The current study is subjected to several limitations. First, illusion rate of the sample included was 40–60%. To further confirm the findings and accurately follow the brain modifications, researchers should expand the recruitment for large cohorts of participants. Second, mechanisms for processing the McGurk audiovisual pairings differs from that processing the natural audiovisual speech events, but the McGurk pairs were not performed in this study. Therefore, we will design more experiment for congruent and incongruent audiovisual stimuli. Third, whether fMRI signals are conductive to casual inference remain inconclusive, because the accuracy of causal modeling with fMRI data is adversely affected by limited time (Ramsey et al. 2010). Fourth, the individual connections strength is subjected to a certain variability, that is, parameters represented by their covariance matrix are uncertain, so further studies especially in clinical cohorts, might be extended to test the alterations in effective connectivity during multisensory speech perception due to pathological factors (e.g., schizophrenia) (Lu and Pan 2020), or brain lesion (e.g., aphasia) (Krason et al. 2022) by using Parametric Empirical Bayes analyses (PEB) (Bencivenga et al. 2021; Friston et al. 2016; Zeidman et al. 2019a, 2019b). Finally, the current study included non-computer-generated stimuli. In future research, a new informative approach should be employed to investigate the “bistable” support of false audiovisual speech perception induced by audiovisual integration (Thézé et al. 2020).

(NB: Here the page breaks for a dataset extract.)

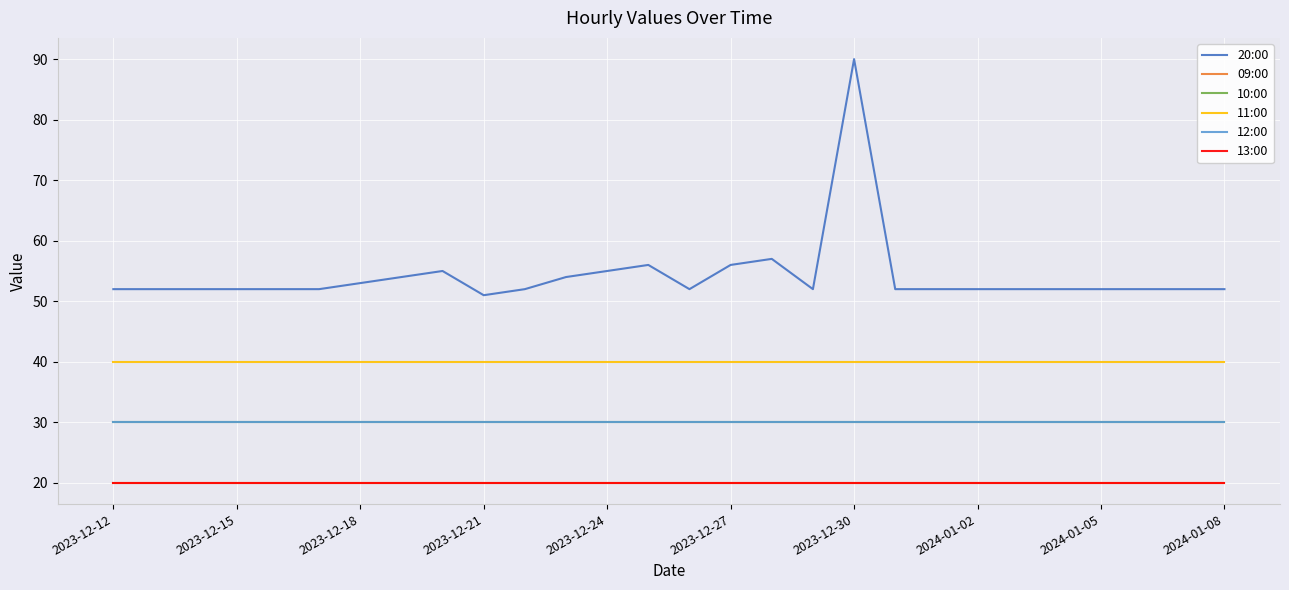

True or false: 12:00 and 20:00 intersect in this chart.

False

In summary, our study supports a new perspective on multisensory speech processing, which considers the auditory and visual information integration of pSTG and the characterization of the functional modulation of PrG. Furthermore, we demonstrate that the modulatory process in the motor cortex, as well as the audiovisual information integration in the pSTG play important roles in McGurk’s illusory behavior. Our findings unveil the dynamic interactive processes among cross-modal regions and unisensory cortices during the multisensory speech processing and particularly highlight the specific function of motor cortex in modulating the gain and salience between auditory and visual modalities.